## YOUR GOAL
Copy out the whole news report on Iraq's bird-flu alert word for word.

## SOURCE EXTRACT
Health authorities go on bird-flu alert in Iraq

Health authorities went on high alert Tuesday following Iraq's first reported case of the deadly bird flu virus, warning farmers across the country to inspect their domestic and commercial birds. Five mobile hospitals with special equipment were due to arrive in northern Iraq later Tuesday, according to Health Minister Abdel Mutalib Mohammed. A 30-kilometer (20-mile) security cordon will be placed around the village where the disease appeared, he added.

The measures follow Monday's announcement that a 15-year-old girl from northern Iraq who died Jan. 17 had contracted the deadly H5N1 strain of the bird flu virus. That was the first confirmed human case of the H5N1 in the Middle East and prompted the slaughter of thousands of domestic birds in Iraq's northern Kurdish region. The United States has offered assistance to Iraqi authorities to help deal with the outbreak, while a World Health Organization team of epidemiologists and clinicians was expected to arrive later in the week to start tests.

## INFORMATION SHOWN

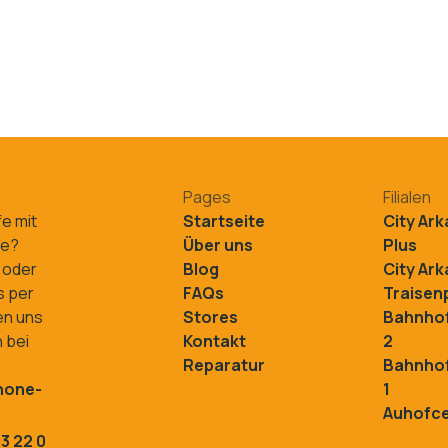
Pages
Filialen
fe mit
Startseite
City Ar
ne?
Über uns
Plus
 oder
Blog
City Ar
s per
FAQs
Traisenp
en uns
Stores
Bahnhof
 bei
Kontakt
2
Reparatur
Bahnhof
hone-
1
Auhofc
3 22 0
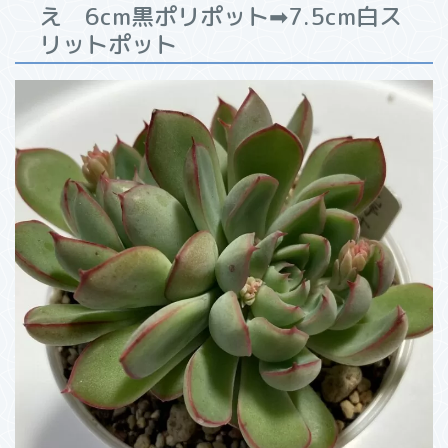
え 6cm黒ポリポット➡7.5cm白ス
リットポット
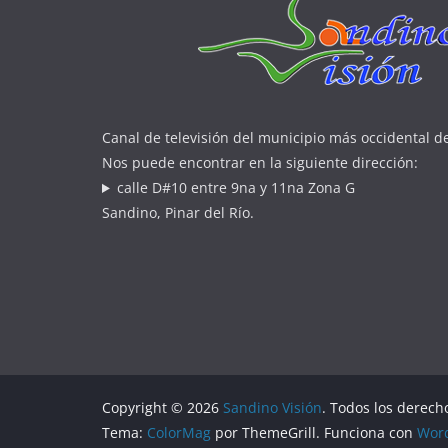
Canal de televisión del municipio más occidental d
Nos puede encontrar en la siguiente dirección:
calle D#10 entre 9na y 11na Zona G
Sandino, Pinar del Río.
Copyright © 2026
Sandino Visión
. Todos los derech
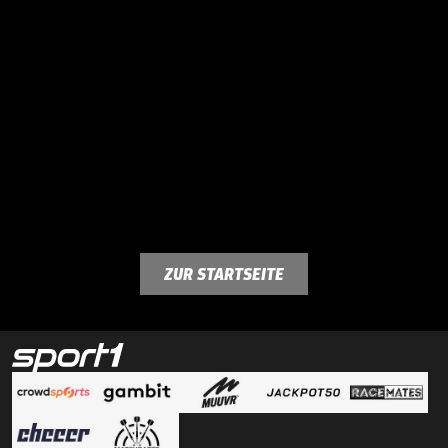
ZUR STARTSEITE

## REPLY TO THE TASK
Health authorities go on bird-flu alert in Iraq

Health authorities went on high alert Tuesday following Iraq's first reported case of the deadly bird flu virus, warning farmers across the country to inspect their domestic and commercial birds. Five mobile hospitals with special equipment were due to arrive in northern Iraq later Tuesday, according to Health Minister Abdel Mutalib Mohammed. A 30-kilometer (20-mile) security cordon will be placed around the village where the disease appeared, he added.

The measures follow Monday's announcement that a 15-year-old girl from northern Iraq who died Jan. 17 had contracted the deadly H5N1 strain of the bird flu virus. That was the first confirmed human case of the H5N1 in the Middle East and prompted the slaughter of thousands of domestic birds in Iraq's northern Kurdish region. The United States has offered assistance to Iraqi authorities to help deal with the outbreak, while a World Health Organization team of epidemiologists and clinicians was expected to arrive later in the week to start tests.